▸ Activity:
Restate the whole listing word for word, missing no line.

○ ○ ○ ○ ○ ○ ○

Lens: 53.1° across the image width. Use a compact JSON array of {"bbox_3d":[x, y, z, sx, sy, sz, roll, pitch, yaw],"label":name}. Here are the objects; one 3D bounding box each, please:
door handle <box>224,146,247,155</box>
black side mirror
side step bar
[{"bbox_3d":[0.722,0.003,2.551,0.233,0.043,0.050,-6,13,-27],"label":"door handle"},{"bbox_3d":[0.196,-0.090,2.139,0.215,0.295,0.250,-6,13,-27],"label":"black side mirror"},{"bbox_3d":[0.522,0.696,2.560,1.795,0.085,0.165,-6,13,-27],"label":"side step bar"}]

○ ○ ○ ○ ○ ○ ○

▸ Task solution:
Lens: 53.1° across the image width. Use a compact JSON array of {"bbox_3d":[x, y, z, sx, sy, sz, roll, pitch, yaw],"label":name}. Here are the objects; one 3D bounding box each, please:
door handle <box>224,146,247,155</box>
black side mirror
side step bar
[{"bbox_3d":[0.722,0.003,2.551,0.233,0.043,0.050,-6,13,-27],"label":"door handle"},{"bbox_3d":[0.196,-0.090,2.139,0.215,0.295,0.250,-6,13,-27],"label":"black side mirror"},{"bbox_3d":[0.522,0.696,2.560,1.795,0.085,0.165,-6,13,-27],"label":"side step bar"}]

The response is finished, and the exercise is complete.